● TASK INPUT
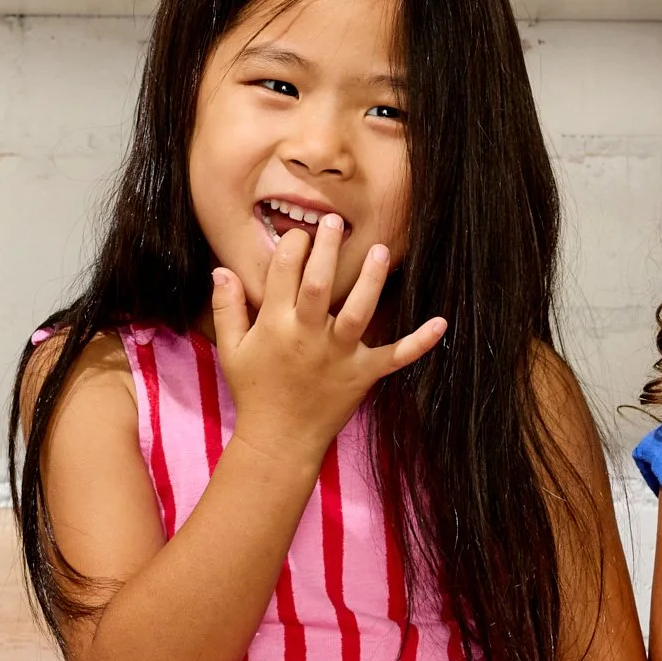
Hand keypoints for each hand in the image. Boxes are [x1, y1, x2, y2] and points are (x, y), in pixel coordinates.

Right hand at [210, 223, 445, 473]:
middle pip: (319, 285)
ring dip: (370, 280)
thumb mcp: (232, 350)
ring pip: (359, 312)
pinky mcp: (363, 375)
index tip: (300, 233)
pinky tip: (441, 322)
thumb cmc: (255, 391)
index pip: (283, 274)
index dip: (292, 248)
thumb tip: (220, 270)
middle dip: (327, 250)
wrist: (280, 440)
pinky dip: (419, 342)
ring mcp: (339, 356)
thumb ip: (226, 308)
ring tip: (379, 250)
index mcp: (276, 325)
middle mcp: (309, 336)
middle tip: (335, 220)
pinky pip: (395, 356)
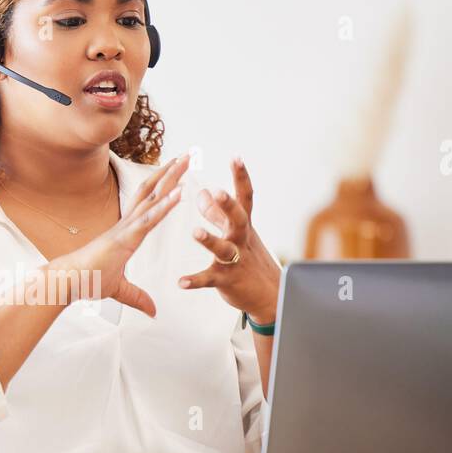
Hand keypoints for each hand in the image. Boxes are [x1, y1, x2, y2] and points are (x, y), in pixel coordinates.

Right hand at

● REQUIREMENT
Leave out the pictures and print every line of the data exactly.

● ANSWER BOX
Hand keypoints for each hand in the image. Boxes are [x1, y1, x2, y2] and points are (x, y), in pixel coordinates.

Right hand at [210, 223, 445, 473]:
middle pip: (319, 285)
ring dip: (370, 280)
thumb mcp: (232, 350)
ring pip: (359, 312)
pinky mcp: (363, 375)
index tip: (300, 233)
pinky tip: (441, 322)
thumb cmc: (255, 391)
index pip: (283, 274)
index dip: (292, 248)
thumb tip: (220, 270)
middle dip: (327, 250)
wrist: (280, 440)
pinky dip: (419, 342)
ring mcp: (339, 356)
thumb ip: (226, 308)
ring tip: (379, 250)
index mcp: (276, 325)
middle mcp: (309, 336)
middle tip: (335, 220)
pinky pip: (395, 356)
Hand keypoints for each hand in the image. Boxes are [x1, y1, x2, y2] and points are (x, y), in pixel coordinates.

Right hand at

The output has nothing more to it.